• Study questions:
1. Decide whether each statement agrees with the workup overview for radical neck dissection, answering yes or no and quoting the words of the text that decide it. (a) The text names the syndrome of inappropriate secretion of antidiuretic hormone as the most common paraneoplastic syndrome linked to squamous cell cancers. (b) The text states that typing and cross-matching are necessary for every patient undergoing the procedure. (c) The text states that an esophagogram may help in evaluating an occult esophageal primary tumor.
2. Continue the workup overview for radical neck dissection, picking up after its final sentence.

• Exercise passage:
□ □ □ □
Radical Neck Dissection Workup

  • Author: Antonio Riera March, MD, FACS; Chief Editor: Arlen D Meyers, MD, MBA   more...
 
Updated: Sep 15, 2009
 

Laboratory Studies

  • CBC count and differential: The CBC count is important because it gives the clinician a baseline regarding the patient's preoperative hematologic status. Patients with advanced cancers of the head and neck may present with preexisting anemia, which may require further characterization.
  • Prothrombin time (PT), activated partial thromboplastin time (aPTT), and international normalized ratio (INR) measurements: These studies are especially important in patients with preexisting bleeding diathesis, with hepatitis, or who are taking anticoagulants. Prolonged study results may need to be reversed preoperatively.
  • Electrolyte tests
    • Preoperative evaluation is important in patients with head and neck cancers. Many present with other medical problems or take medications that affect their electrolyte status.
    • A subgroup of squamous cell cancers may result in paraneoplastic syndromes; the most common is the syndrome of inappropriate secretion of antidiuretic hormone (SIADH). Management may necessitate consultation with an internist or an endocrinologist.
  • Liver enzyme profile is useful.
  • Glucose test: This study is useful preoperatively in patients with a history of diabetes.
  • BUN and creatinine testing is useful.
  • Blood type and screen: Because of refinements in the surgical techniques, blood loss has been significantly reduced in these procedures. In situations in which blood loss is expected to be significant, either typing and screening or typing and cross-matching are necessary.
  • Urinalysis is useful.
Next

Imaging Studies

  • An esophagogram may be helpful in evaluating an occult esophageal primary tumor.
  • CT scan and MRI may be used if they would help to define node status and treatment planning further. They may be crucial in delineating the extent of bony structures, deep cervical musculature, and carotid artery circumferential involvement.
□ □ □ □
• Material provided:
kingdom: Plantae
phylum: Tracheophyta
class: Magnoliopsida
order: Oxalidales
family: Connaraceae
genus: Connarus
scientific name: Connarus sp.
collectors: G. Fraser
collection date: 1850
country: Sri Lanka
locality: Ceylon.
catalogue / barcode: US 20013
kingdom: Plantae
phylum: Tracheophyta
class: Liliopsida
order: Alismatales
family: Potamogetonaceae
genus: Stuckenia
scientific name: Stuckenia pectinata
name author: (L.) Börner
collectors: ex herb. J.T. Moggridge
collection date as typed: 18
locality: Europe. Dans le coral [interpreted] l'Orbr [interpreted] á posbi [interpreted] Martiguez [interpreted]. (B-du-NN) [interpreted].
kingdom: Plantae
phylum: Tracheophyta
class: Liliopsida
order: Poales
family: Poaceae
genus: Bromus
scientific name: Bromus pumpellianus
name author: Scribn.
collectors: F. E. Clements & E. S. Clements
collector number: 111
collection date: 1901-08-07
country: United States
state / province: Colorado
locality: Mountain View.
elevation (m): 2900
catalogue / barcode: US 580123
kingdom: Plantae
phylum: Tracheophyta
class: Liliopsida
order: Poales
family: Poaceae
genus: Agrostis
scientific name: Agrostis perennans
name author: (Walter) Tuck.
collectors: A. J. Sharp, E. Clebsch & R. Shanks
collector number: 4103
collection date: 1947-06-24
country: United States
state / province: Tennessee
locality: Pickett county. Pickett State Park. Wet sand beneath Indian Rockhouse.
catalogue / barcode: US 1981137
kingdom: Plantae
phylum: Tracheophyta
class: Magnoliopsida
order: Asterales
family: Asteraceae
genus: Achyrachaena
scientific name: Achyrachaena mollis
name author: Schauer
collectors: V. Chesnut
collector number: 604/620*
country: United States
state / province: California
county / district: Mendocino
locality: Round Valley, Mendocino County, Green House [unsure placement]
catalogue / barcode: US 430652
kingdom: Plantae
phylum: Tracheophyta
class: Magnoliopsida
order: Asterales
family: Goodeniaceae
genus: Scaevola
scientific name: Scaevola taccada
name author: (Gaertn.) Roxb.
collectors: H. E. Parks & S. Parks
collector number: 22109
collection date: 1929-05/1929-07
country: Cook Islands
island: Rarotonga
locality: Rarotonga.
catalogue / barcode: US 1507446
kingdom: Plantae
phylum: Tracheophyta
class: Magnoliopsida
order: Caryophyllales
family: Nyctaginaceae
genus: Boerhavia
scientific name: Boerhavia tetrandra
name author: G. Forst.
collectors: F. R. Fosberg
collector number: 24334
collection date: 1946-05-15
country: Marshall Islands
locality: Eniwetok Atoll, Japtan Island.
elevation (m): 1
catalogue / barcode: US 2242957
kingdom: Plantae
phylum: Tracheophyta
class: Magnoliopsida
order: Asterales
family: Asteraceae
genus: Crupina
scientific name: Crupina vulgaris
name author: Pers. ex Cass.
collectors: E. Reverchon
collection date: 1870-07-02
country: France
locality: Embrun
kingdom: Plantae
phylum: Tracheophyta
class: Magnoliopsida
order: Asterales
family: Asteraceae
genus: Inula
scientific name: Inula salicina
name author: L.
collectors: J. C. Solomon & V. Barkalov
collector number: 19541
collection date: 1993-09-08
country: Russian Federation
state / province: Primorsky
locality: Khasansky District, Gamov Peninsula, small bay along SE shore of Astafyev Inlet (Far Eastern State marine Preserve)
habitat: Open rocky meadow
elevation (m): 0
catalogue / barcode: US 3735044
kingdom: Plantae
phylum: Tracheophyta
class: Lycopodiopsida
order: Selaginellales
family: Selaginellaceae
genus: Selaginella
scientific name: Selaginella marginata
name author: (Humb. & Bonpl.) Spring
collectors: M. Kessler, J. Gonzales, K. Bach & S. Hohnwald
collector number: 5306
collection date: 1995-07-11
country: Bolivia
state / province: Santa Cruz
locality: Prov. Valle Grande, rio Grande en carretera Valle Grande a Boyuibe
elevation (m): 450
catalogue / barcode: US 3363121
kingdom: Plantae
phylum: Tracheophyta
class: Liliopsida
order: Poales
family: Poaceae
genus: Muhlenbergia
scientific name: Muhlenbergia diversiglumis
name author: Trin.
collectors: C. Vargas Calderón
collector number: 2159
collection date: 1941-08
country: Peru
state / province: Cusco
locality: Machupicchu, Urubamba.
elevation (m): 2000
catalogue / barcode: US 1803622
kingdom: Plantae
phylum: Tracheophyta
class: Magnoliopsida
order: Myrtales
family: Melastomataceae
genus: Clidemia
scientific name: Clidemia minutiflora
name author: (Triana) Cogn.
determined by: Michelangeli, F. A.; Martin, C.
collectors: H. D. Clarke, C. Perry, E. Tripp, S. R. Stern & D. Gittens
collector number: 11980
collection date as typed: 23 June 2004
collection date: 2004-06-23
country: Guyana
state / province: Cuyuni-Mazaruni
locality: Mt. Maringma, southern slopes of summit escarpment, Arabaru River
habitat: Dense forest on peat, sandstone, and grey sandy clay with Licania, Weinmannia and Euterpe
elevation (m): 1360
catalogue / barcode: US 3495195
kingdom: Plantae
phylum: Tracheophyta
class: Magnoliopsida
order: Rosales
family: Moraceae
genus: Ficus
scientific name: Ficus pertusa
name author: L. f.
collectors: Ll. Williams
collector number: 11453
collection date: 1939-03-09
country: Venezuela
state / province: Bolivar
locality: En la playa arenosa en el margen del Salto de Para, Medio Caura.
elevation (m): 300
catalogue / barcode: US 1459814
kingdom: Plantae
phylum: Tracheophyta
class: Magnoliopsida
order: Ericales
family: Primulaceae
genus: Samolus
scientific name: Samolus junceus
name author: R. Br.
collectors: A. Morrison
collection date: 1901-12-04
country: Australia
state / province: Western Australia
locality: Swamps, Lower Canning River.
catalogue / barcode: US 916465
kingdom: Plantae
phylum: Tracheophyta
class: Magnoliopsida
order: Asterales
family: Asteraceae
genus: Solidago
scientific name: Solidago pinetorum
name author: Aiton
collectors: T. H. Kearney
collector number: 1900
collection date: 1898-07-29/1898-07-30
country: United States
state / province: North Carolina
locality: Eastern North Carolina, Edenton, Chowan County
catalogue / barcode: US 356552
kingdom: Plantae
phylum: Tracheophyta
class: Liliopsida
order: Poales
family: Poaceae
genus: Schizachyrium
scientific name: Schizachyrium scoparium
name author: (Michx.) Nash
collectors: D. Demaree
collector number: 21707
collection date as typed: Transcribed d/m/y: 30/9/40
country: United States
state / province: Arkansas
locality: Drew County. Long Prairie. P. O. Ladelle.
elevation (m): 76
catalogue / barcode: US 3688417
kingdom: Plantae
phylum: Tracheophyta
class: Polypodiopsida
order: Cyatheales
□ □ □ □
• Responses in order:
1.
(a) Yes: "the most common is the syndrome of inappropriate secretion of antidiuretic hormone (SIADH)"
(b) No: "In situations in which blood loss is expected to be significant, either typing and screening or typing and cross-matching are necessary."
(c) Yes: "An esophagogram may be helpful in evaluating an occult esophageal primary tumor."

2.
    • CT scanning with contrast can depict excellent anatomic details.
    • In general, CT is the radiologic technique most commonly used to evaluate the staging of the primary lesion; therefore, also include the neck in the examination.
    • Criteria for assessing nodal metastases with CT include increased size, a rounder shape, presence of central necrosis, and nodal grouping. The most accurate CT criterion for the presence of metastatic adenopathy is central necrosis. The node periphery is usually thick and enhances with contrast. CT scanning also reveals extracapsular spread by enhancement of the nodal capsule.
    • Some radiologists feel that CT demonstrates paratracheal node involvement better than MRI.
    • MRI reveals tumor necrosis and extracapsular spread with less precision than CT scan, but MRI is better for assessing enlarged lymph nodes that are not necessarily metastatic.
    • MRI may also be used in patients who are allergic to iodinated contrast.
    • According to some radiologists, MRI also appears to reveal retropharyngeal node involvement better than CT.
  • Some institutions use ultrasonography and ultrasound-guided aspiration cytology to determine cervical neck metastasis. Ultrasound-guided aspiration cytology has a specificity of nearly 100%.
  • PET has recently emerged as an adjunct in the diagnosis of lymph node metastasis.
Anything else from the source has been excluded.